_WHAT YOU NEED TO DO_. Skipping the images, transcribe each record below as it is.

DATA FOR THE TASK Start Marker

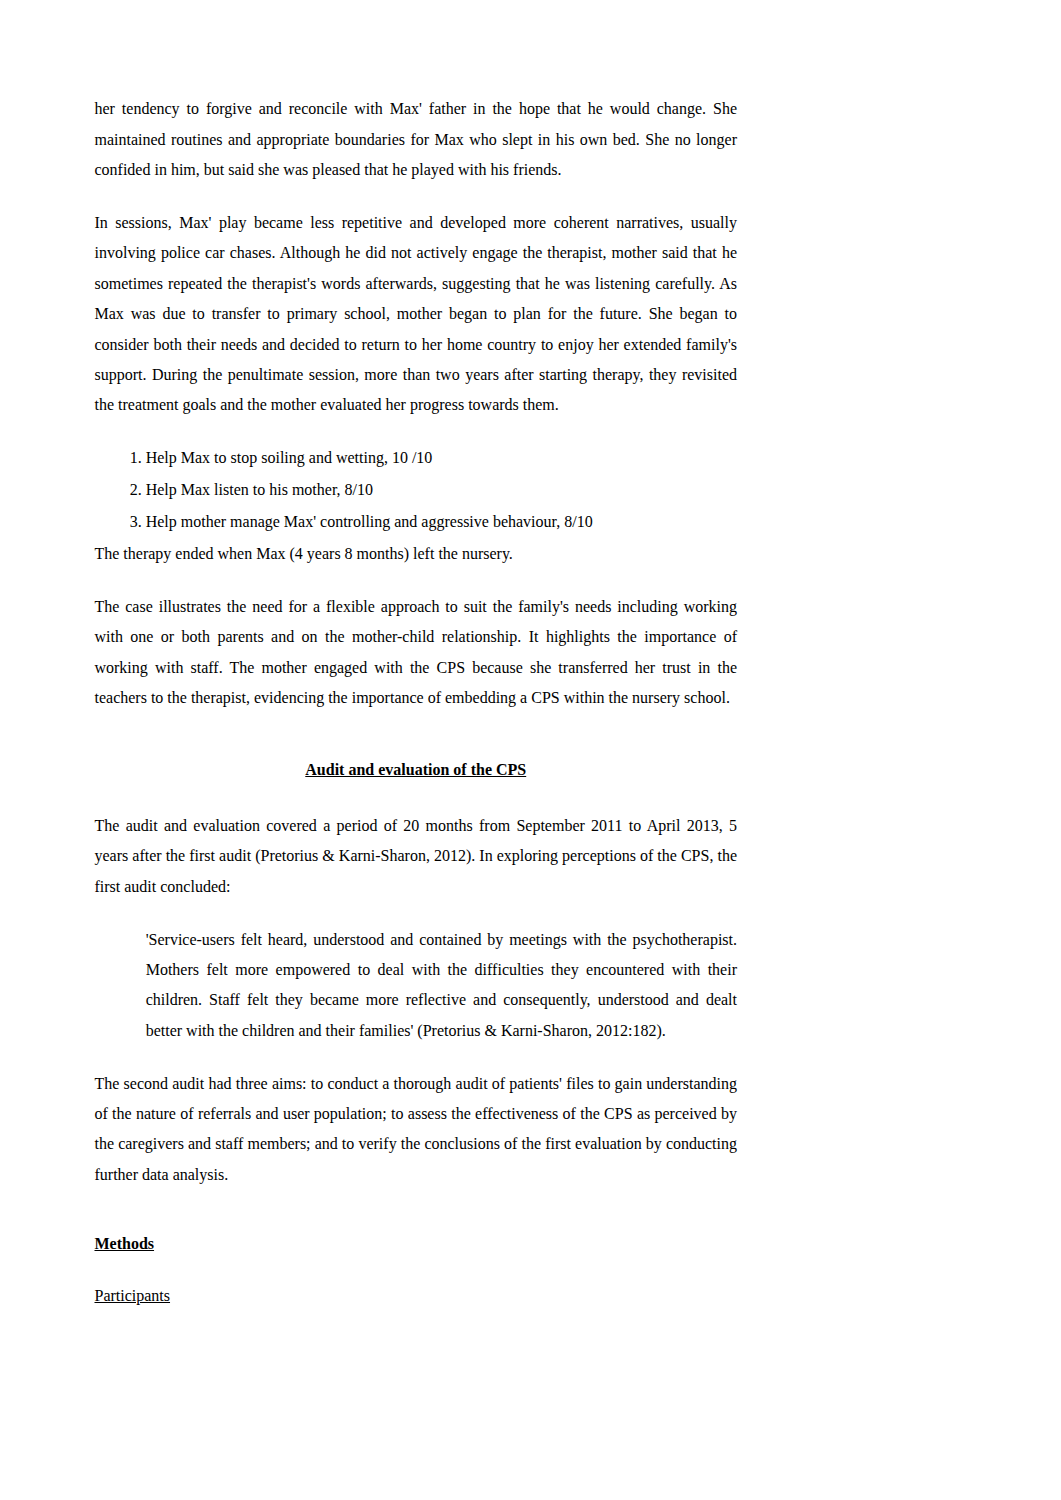her tendency to forgive and reconcile with Max' father in the hope that he would change. She maintained routines and appropriate boundaries for Max who slept in his own bed. She no longer confided in him, but said she was pleased that he played with his friends.
In sessions, Max' play became less repetitive and developed more coherent narratives, usually involving police car chases. Although he did not actively engage the therapist, mother said that he sometimes repeated the therapist's words afterwards, suggesting that he was listening carefully. As Max was due to transfer to primary school, mother began to plan for the future. She began to consider both their needs and decided to return to her home country to enjoy her extended family's support. During the penultimate session, more than two years after starting therapy, they revisited the treatment goals and the mother evaluated her progress towards them.
Help Max to stop soiling and wetting, 10 /10
Help Max listen to his mother, 8/10
Help mother manage Max' controlling and aggressive behaviour, 8/10
The therapy ended when Max (4 years 8 months) left the nursery.
The case illustrates the need for a flexible approach to suit the family's needs including working with one or both parents and on the mother-child relationship. It highlights the importance of working with staff. The mother engaged with the CPS because she transferred her trust in the teachers to the therapist, evidencing the importance of embedding a CPS within the nursery school.
Audit and evaluation of the CPS
The audit and evaluation covered a period of 20 months from September 2011 to April 2013, 5 years after the first audit (Pretorius & Karni-Sharon, 2012). In exploring perceptions of the CPS, the first audit concluded:
'Service-users felt heard, understood and contained by meetings with the psychotherapist. Mothers felt more empowered to deal with the difficulties they encountered with their children. Staff felt they became more reflective and consequently, understood and dealt better with the children and their families' (Pretorius & Karni-Sharon, 2012:182).
The second audit had three aims: to conduct a thorough audit of patients' files to gain understanding of the nature of referrals and user population; to assess the effectiveness of the CPS as perceived by the caregivers and staff members; and to verify the conclusions of the first evaluation by conducting further data analysis.
Methods
Participants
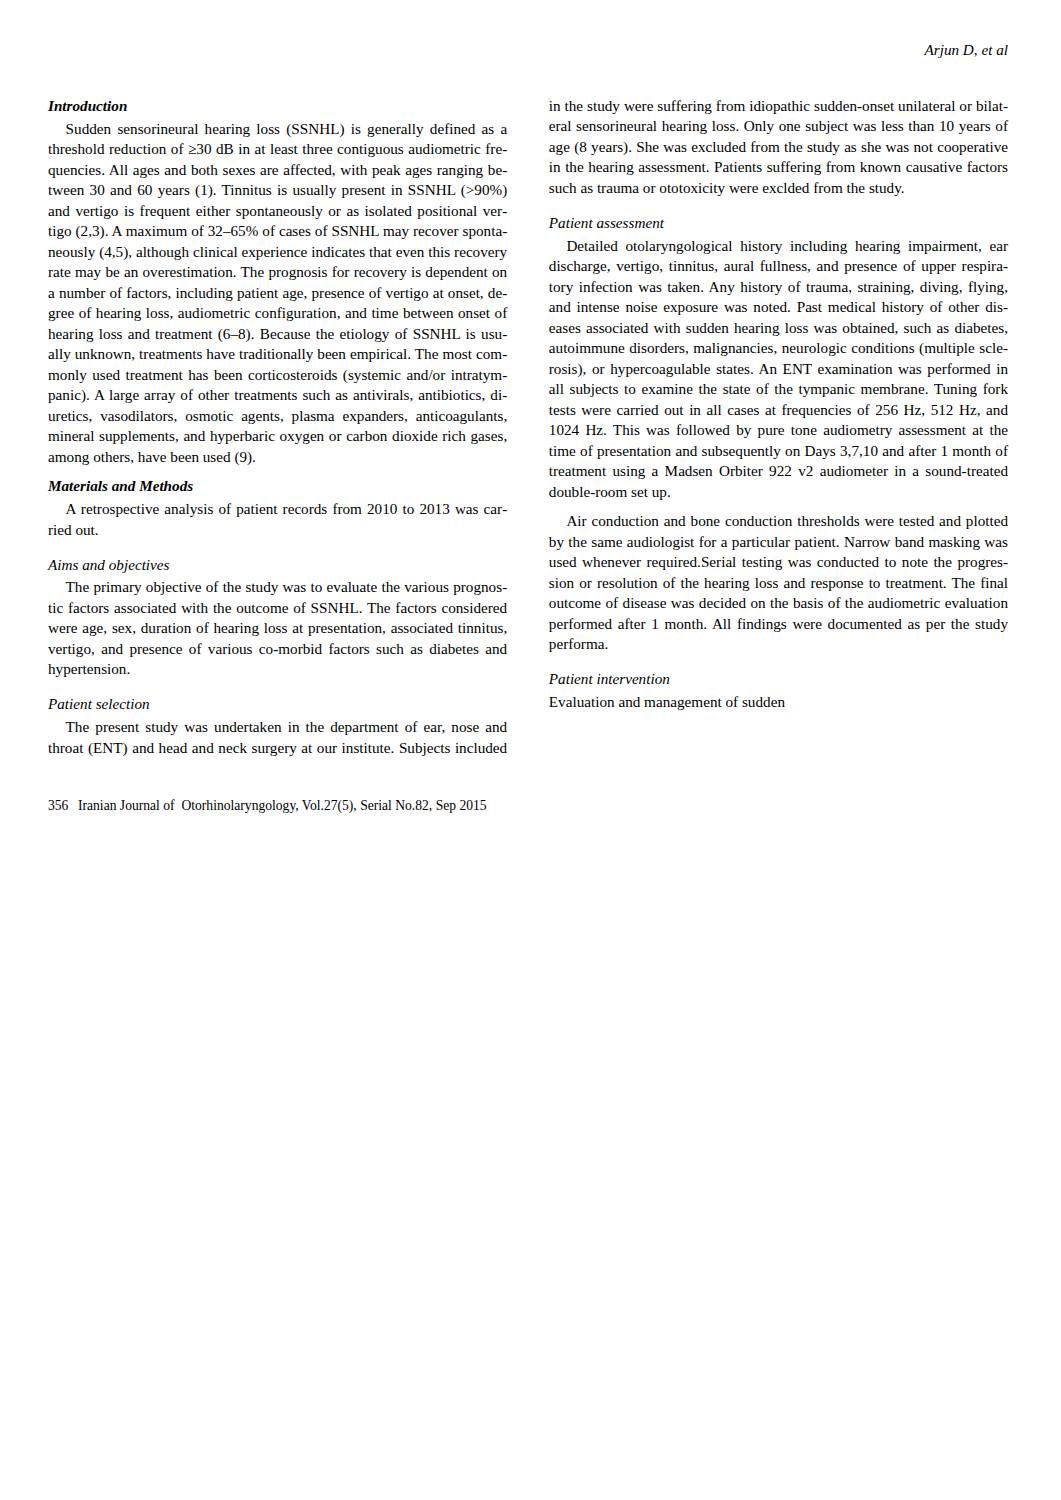Arjun D, et al
Introduction
Sudden sensorineural hearing loss (SSNHL) is generally defined as a threshold reduction of ≥30 dB in at least three contiguous audiometric frequencies. All ages and both sexes are affected, with peak ages ranging between 30 and 60 years (1). Tinnitus is usually present in SSNHL (>90%) and vertigo is frequent either spontaneously or as isolated positional vertigo (2,3). A maximum of 32–65% of cases of SSNHL may recover spontaneously (4,5), although clinical experience indicates that even this recovery rate may be an overestimation. The prognosis for recovery is dependent on a number of factors, including patient age, presence of vertigo at onset, degree of hearing loss, audiometric configuration, and time between onset of hearing loss and treatment (6–8). Because the etiology of SSNHL is usually unknown, treatments have traditionally been empirical. The most commonly used treatment has been corticosteroids (systemic and/or intratympanic). A large array of other treatments such as antivirals, antibiotics, diuretics, vasodilators, osmotic agents, plasma expanders, anticoagulants, mineral supplements, and hyperbaric oxygen or carbon dioxide rich gases, among others, have been used (9).
Materials and Methods
A retrospective analysis of patient records from 2010 to 2013 was carried out.
Aims and objectives
The primary objective of the study was to evaluate the various prognostic factors associated with the outcome of SSNHL. The factors considered were age, sex, duration of hearing loss at presentation, associated tinnitus, vertigo, and presence of various co-morbid factors such as diabetes and hypertension.
Patient selection
The present study was undertaken in the department of ear, nose and throat (ENT) and head and neck surgery at our institute. Subjects included in the study were suffering from idiopathic sudden-onset unilateral or bilateral sensorineural hearing loss. Only one subject was less than 10 years of age (8 years). She was excluded from the study as she was not cooperative in the hearing assessment. Patients suffering from known causative factors such as trauma or ototoxicity were exclded from the study.
Patient assessment
Detailed otolaryngological history including hearing impairment, ear discharge, vertigo, tinnitus, aural fullness, and presence of upper respiratory infection was taken. Any history of trauma, straining, diving, flying, and intense noise exposure was noted. Past medical history of other diseases associated with sudden hearing loss was obtained, such as diabetes, autoimmune disorders, malignancies, neurologic conditions (multiple sclerosis), or hypercoagulable states. An ENT examination was performed in all subjects to examine the state of the tympanic membrane. Tuning fork tests were carried out in all cases at frequencies of 256 Hz, 512 Hz, and 1024 Hz. This was followed by pure tone audiometry assessment at the time of presentation and subsequently on Days 3,7,10 and after 1 month of treatment using a Madsen Orbiter 922 v2 audiometer in a sound-treated double-room set up.
Air conduction and bone conduction thresholds were tested and plotted by the same audiologist for a particular patient. Narrow band masking was used whenever required.Serial testing was conducted to note the progression or resolution of the hearing loss and response to treatment. The final outcome of disease was decided on the basis of the audiometric evaluation performed after 1 month. All findings were documented as per the study performa.
Patient intervention
Evaluation and management of sudden
356 Iranian Journal of Otorhinolaryngology, Vol.27(5), Serial No.82, Sep 2015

DATA FOR THE TASK End Marker

_RESPONSE TO THE TASK_.
her tendency to forgive and reconcile with Max' father in the hope that he would change. She maintained routines and appropriate boundaries for Max who slept in his own bed. She no longer confided in him, but said she was pleased that he played with his friends.
In sessions, Max' play became less repetitive and developed more coherent narratives, usually involving police car chases. Although he did not actively engage the therapist, mother said that he sometimes repeated the therapist's words afterwards, suggesting that he was listening carefully. As Max was due to transfer to primary school, mother began to plan for the future. She began to consider both their needs and decided to return to her home country to enjoy her extended family's support. During the penultimate session, more than two years after starting therapy, they revisited the treatment goals and the mother evaluated her progress towards them.
Help Max to stop soiling and wetting, 10 /10
Help Max listen to his mother, 8/10
Help mother manage Max' controlling and aggressive behaviour, 8/10
The therapy ended when Max (4 years 8 months) left the nursery.
The case illustrates the need for a flexible approach to suit the family's needs including working with one or both parents and on the mother-child relationship. It highlights the importance of working with staff. The mother engaged with the CPS because she transferred her trust in the teachers to the therapist, evidencing the importance of embedding a CPS within the nursery school.
Audit and evaluation of the CPS
The audit and evaluation covered a period of 20 months from September 2011 to April 2013, 5 years after the first audit (Pretorius & Karni-Sharon, 2012). In exploring perceptions of the CPS, the first audit concluded:
'Service-users felt heard, understood and contained by meetings with the psychotherapist. Mothers felt more empowered to deal with the difficulties they encountered with their children. Staff felt they became more reflective and consequently, understood and dealt better with the children and their families' (Pretorius & Karni-Sharon, 2012:182).
The second audit had three aims: to conduct a thorough audit of patients' files to gain understanding of the nature of referrals and user population; to assess the effectiveness of the CPS as perceived by the caregivers and staff members; and to verify the conclusions of the first evaluation by conducting further data analysis.
Methods
Participants
Arjun D, et al
Introduction
Sudden sensorineural hearing loss (SSNHL) is generally defined as a threshold reduction of ≥30 dB in at least three contiguous audiometric frequencies. All ages and both sexes are affected, with peak ages ranging between 30 and 60 years (1). Tinnitus is usually present in SSNHL (>90%) and vertigo is frequent either spontaneously or as isolated positional vertigo (2,3). A maximum of 32–65% of cases of SSNHL may recover spontaneously (4,5), although clinical experience indicates that even this recovery rate may be an overestimation. The prognosis for recovery is dependent on a number of factors, including patient age, presence of vertigo at onset, degree of hearing loss, audiometric configuration, and time between onset of hearing loss and treatment (6–8). Because the etiology of SSNHL is usually unknown, treatments have traditionally been empirical. The most commonly used treatment has been corticosteroids (systemic and/or intratympanic). A large array of other treatments such as antivirals, antibiotics, diuretics, vasodilators, osmotic agents, plasma expanders, anticoagulants, mineral supplements, and hyperbaric oxygen or carbon dioxide rich gases, among others, have been used (9).
Materials and Methods
A retrospective analysis of patient records from 2010 to 2013 was carried out.
Aims and objectives
The primary objective of the study was to evaluate the various prognostic factors associated with the outcome of SSNHL. The factors considered were age, sex, duration of hearing loss at presentation, associated tinnitus, vertigo, and presence of various co-morbid factors such as diabetes and hypertension.
Patient selection
The present study was undertaken in the department of ear, nose and throat (ENT) and head and neck surgery at our institute. Subjects included in the study were suffering from idiopathic sudden-onset unilateral or bilateral sensorineural hearing loss. Only one subject was less than 10 years of age (8 years). She was excluded from the study as she was not cooperative in the hearing assessment. Patients suffering from known causative factors such as trauma or ototoxicity were exclded from the study.
Patient assessment
Detailed otolaryngological history including hearing impairment, ear discharge, vertigo, tinnitus, aural fullness, and presence of upper respiratory infection was taken. Any history of trauma, straining, diving, flying, and intense noise exposure was noted. Past medical history of other diseases associated with sudden hearing loss was obtained, such as diabetes, autoimmune disorders, malignancies, neurologic conditions (multiple sclerosis), or hypercoagulable states. An ENT examination was performed in all subjects to examine the state of the tympanic membrane. Tuning fork tests were carried out in all cases at frequencies of 256 Hz, 512 Hz, and 1024 Hz. This was followed by pure tone audiometry assessment at the time of presentation and subsequently on Days 3,7,10 and after 1 month of treatment using a Madsen Orbiter 922 v2 audiometer in a sound-treated double-room set up.
Air conduction and bone conduction thresholds were tested and plotted by the same audiologist for a particular patient. Narrow band masking was used whenever required.Serial testing was conducted to note the progression or resolution of the hearing loss and response to treatment. The final outcome of disease was decided on the basis of the audiometric evaluation performed after 1 month. All findings were documented as per the study performa.
Patient intervention
Evaluation and management of sudden
356 Iranian Journal of Otorhinolaryngology, Vol.27(5), Serial No.82, Sep 2015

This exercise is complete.